WHICH LAYER IS LEARNING FASTER? A SYSTEMATIC EXPLORATION OF LAYER-WISE CONVERGENCE RATE FOR DEEP NEURAL NETWORKS

Abstract

The deeply hierarchical structures enable deep neural networks (DNNs) to fit extremely complex target functions. However, the complex interaction between layers also makes the learning process of a particular layer poorly understood. This work demonstrates that the shallower layers of DNNs tend to converge faster than the deeper layers. We call this phenomenon Layer Convergence Bias. We also uncover the fundamental reason behind this phenomenon: Flatter local minima of shallower layers make their gradients more stable and predictive, allowing for faster training. Another surprising result is that the shallower layers tend to learn the low-frequency components of the target function, while the deeper layers usually learn the high-frequency components. It is consistent with the recent discovery that DNNs learn lower frequency objects faster.

1. INTRODUCTION

Over the last decade, breakthrough progress has been made by deep neural networks (DNNs) on a wide range of complicated tasks in computer vision (Krizhevsky et al., 2017) , natural language processing (Sutskever et al., 2014 ), speech recognition (Graves et al., 2013) , game playing (Silver et al., 2016) , and biomedical prediction (Jumper et al., 2021) . Such progress hinged on a number of advances in hardware technology, dataset construction, and model architectural designs. Among them, the invention and application of very-deep network architectures play a decisive role. Deepening the network is an effective way to empower its fitting ability. Extensive studies (Delalleau & Bengio, 2011; Eldan & Shamir, 2016; Lu et al., 2017) compared the power between deeper and wider neural networks and showed that the polynomial growth of depth has a similar effect to the exponential growth of width.
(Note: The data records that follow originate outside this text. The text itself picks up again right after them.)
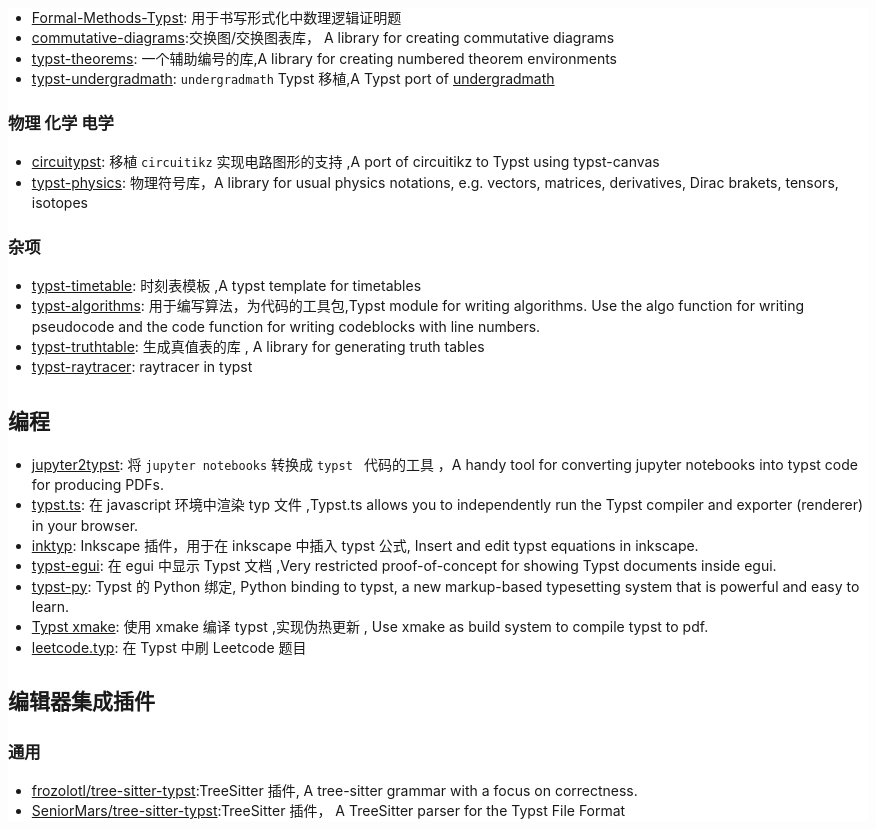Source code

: - [Formal-Methods-Typst](https://github.com/txtxj/Formal-Methods-Typst): 用于书写形式化中数理逻辑证明题
- [commutative-diagrams](https://gitlab.com/giacomogallina/typst-cd):交换图/交换图表库， A library for creating commutative diagrams
- [typst-theorems](https://github.com/sahasatvik/typst-theorems): 一个辅助编号的库,A library for creating numbered theorem environments
- [typst-undergradmath](https://github.com/johanvx/typst-undergradmath): `undergradmath` Typst 移植,A Typst port of [undergradmath](https://gitlab.com/jim.hefferon/undergradmath)

### 物理 化学 电学

- [circuitypst](https://github.com/fenjalien/circuitypst): 移植 `circuitikz` 实现电路图形的支持 ,A port of circuitikz to Typst using typst-canvas 
- [typst-physics](https://github.com/Leedehai/typst-physics): 物理符号库，A library for usual physics notations, e.g. vectors, matrices, derivatives, Dirac brakets, tensors, isotopes

### 杂项

- [typst-timetable](https://github.com/ludwig-austermann/typst-timetable): 时刻表模板 ,A typst template for timetables
- [typst-algorithms](https://github.com/platformer/typst-algorithms): 用于编写算法，为代码的工具包,Typst module for writing algorithms. Use the algo function for writing pseudocode and the code function for writing codeblocks with line numbers. 
- [typst-truthtable](https://github.com/PgBiel/typst-truthtable): 生成真值表的库 , A library for generating truth tables
- [typst-raytracer](https://github.com/SeniorMars/typst-raytracer): raytracer in typst

## 编程

- [jupyter2typst](https://github.com/dermesser/jupyter2typst): 将 `jupyter notebooks` 转换成 `typst ` 代码的工具  ，A handy tool for converting jupyter notebooks into typst code for producing PDFs.
- [typst.ts](https://github.com/Myriad-Dreamin/typst.ts): 在 javascript 环境中渲染 typ 文件 ,Typst.ts allows you to independently run the Typst compiler and exporter (renderer) in your browser.
- [inktyp](https://github.com/herlev/inktyp): Inkscape 插件，用于在 inkscape 中插入 typst 公式, Insert and edit typst equations in inkscape.
- [typst-egui](https://github.com/mattfbacon/typst-egui): 在 egui 中显示 Typst 文档 ,Very restricted proof-of-concept for showing Typst documents inside egui.
- [typst-py](https://github.com/messense/typst-py): Typst 的 Python 绑定, Python binding to typst, a new markup-based typesetting system that is powerful and easy to learn.
- [Typst xmake](https://github.com/star-hengxing/typst-xmake): 使用 xmake 编译 typst ,实现伪热更新 , Use xmake as build system to compile typst to pdf.
- [leetcode.typ](https://github.com/lucifer1004/leetcode.typ): 在 Typst 中刷 Leetcode 题目

## 编辑器集成插件

### 通用

- [frozolotl/tree-sitter-typst](https://github.com/frozolotl/tree-sitter-typst):TreeSitter 插件, A tree-sitter grammar with a focus on correctness.
- [SeniorMars/tree-sitter-typst](https://github.com/SeniorMars/tree-sitter-typst):TreeSitter 插件， A TreeSitter parser for the Typst File Format
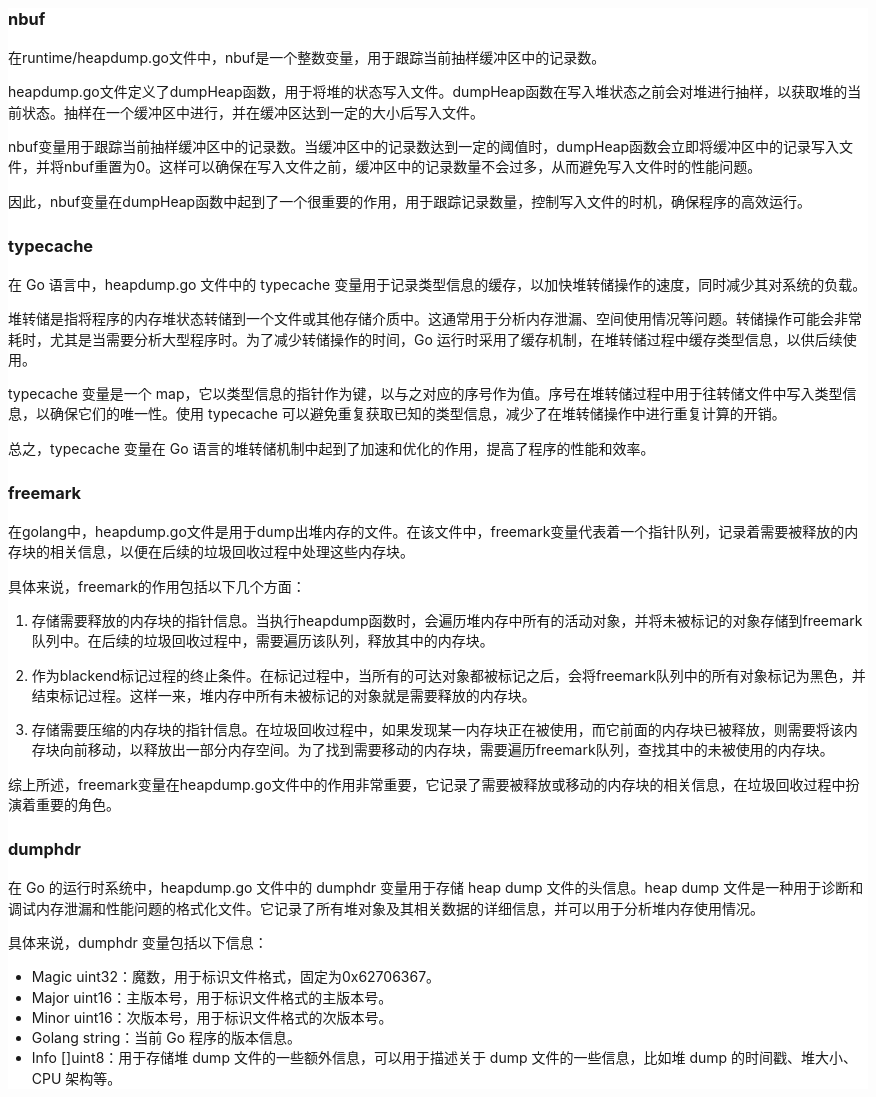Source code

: 
### nbuf

在runtime/heapdump.go文件中，nbuf是一个整数变量，用于跟踪当前抽样缓冲区中的记录数。

heapdump.go文件定义了dumpHeap函数，用于将堆的状态写入文件。dumpHeap函数在写入堆状态之前会对堆进行抽样，以获取堆的当前状态。抽样在一个缓冲区中进行，并在缓冲区达到一定的大小后写入文件。

nbuf变量用于跟踪当前抽样缓冲区中的记录数。当缓冲区中的记录数达到一定的阈值时，dumpHeap函数会立即将缓冲区中的记录写入文件，并将nbuf重置为0。这样可以确保在写入文件之前，缓冲区中的记录数量不会过多，从而避免写入文件时的性能问题。

因此，nbuf变量在dumpHeap函数中起到了一个很重要的作用，用于跟踪记录数量，控制写入文件的时机，确保程序的高效运行。



### typecache

在 Go 语言中，heapdump.go 文件中的 typecache 变量用于记录类型信息的缓存，以加快堆转储操作的速度，同时减少其对系统的负载。

堆转储是指将程序的内存堆状态转储到一个文件或其他存储介质中。这通常用于分析内存泄漏、空间使用情况等问题。转储操作可能会非常耗时，尤其是当需要分析大型程序时。为了减少转储操作的时间，Go 运行时采用了缓存机制，在堆转储过程中缓存类型信息，以供后续使用。

typecache 变量是一个 map，它以类型信息的指针作为键，以与之对应的序号作为值。序号在堆转储过程中用于往转储文件中写入类型信息，以确保它们的唯一性。使用 typecache 可以避免重复获取已知的类型信息，减少了在堆转储操作中进行重复计算的开销。

总之，typecache 变量在 Go 语言的堆转储机制中起到了加速和优化的作用，提高了程序的性能和效率。



### freemark

在golang中，heapdump.go文件是用于dump出堆内存的文件。在该文件中，freemark变量代表着一个指针队列，记录着需要被释放的内存块的相关信息，以便在后续的垃圾回收过程中处理这些内存块。

具体来说，freemark的作用包括以下几个方面：

1. 存储需要释放的内存块的指针信息。当执行heapdump函数时，会遍历堆内存中所有的活动对象，并将未被标记的对象存储到freemark队列中。在后续的垃圾回收过程中，需要遍历该队列，释放其中的内存块。

2. 作为blackend标记过程的终止条件。在标记过程中，当所有的可达对象都被标记之后，会将freemark队列中的所有对象标记为黑色，并结束标记过程。这样一来，堆内存中所有未被标记的对象就是需要释放的内存块。

3. 存储需要压缩的内存块的指针信息。在垃圾回收过程中，如果发现某一内存块正在被使用，而它前面的内存块已被释放，则需要将该内存块向前移动，以释放出一部分内存空间。为了找到需要移动的内存块，需要遍历freemark队列，查找其中的未被使用的内存块。

综上所述，freemark变量在heapdump.go文件中的作用非常重要，它记录了需要被释放或移动的内存块的相关信息，在垃圾回收过程中扮演着重要的角色。



### dumphdr

在 Go 的运行时系统中，heapdump.go 文件中的 dumphdr 变量用于存储 heap dump 文件的头信息。heap dump 文件是一种用于诊断和调试内存泄漏和性能问题的格式化文件。它记录了所有堆对象及其相关数据的详细信息，并可以用于分析堆内存使用情况。

具体来说，dumphdr 变量包括以下信息：

- Magic uint32：魔数，用于标识文件格式，固定为0x62706367。
- Major uint16：主版本号，用于标识文件格式的主版本号。
- Minor uint16：次版本号，用于标识文件格式的次版本号。
- Golang string：当前 Go 程序的版本信息。
- Info []uint8：用于存储堆 dump 文件的一些额外信息，可以用于描述关于 dump 文件的一些信息，比如堆 dump 的时间戳、堆大小、CPU 架构等。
Therefore, modern DNNs (Simonyan & Zisserman, 2014; He et al., 2016) usually contain tens of layers to ensure their modeling abilities for real-world applications. Although the practical success of deep architectures is indisputable, they make the learning hardly predictable since complex interaction happens between layers when co-adapting to the target (Yosinski et al., 2014) . By now, we still have a poor understanding of how different layers learn differently. Currently, a widely accepted view relates to the vanishing gradient problem Hochreiter (1991); Hochreiter et al. (2001) . The gradients are getting weaker and weaker as they move back through the hidden layers, making the shallower layers converge more slowly (Nielsen, 2015) . Informally, it is reasonable that larger gradient values bring higher learning speed. Even though this view somewhat makes sense, we seem to have little concrete evidence supporting it. In particular, it is dubious how higher-level features can be built based on the unstable features extracted by the unconverged shallower layers (Raghu et al., 2017) . This paper aims to find a credible answer for the parameters of which layer are learning faster towards the convergence point (defined as the convergence rate in this work) with a systematic exploration. Our results lead to somewhat startling discoveries. Our Contributions. Our point of start is illustrating that there does not seem to be a reliable positive correlation between the gradient magnitude and the convergence rate of a particular layer.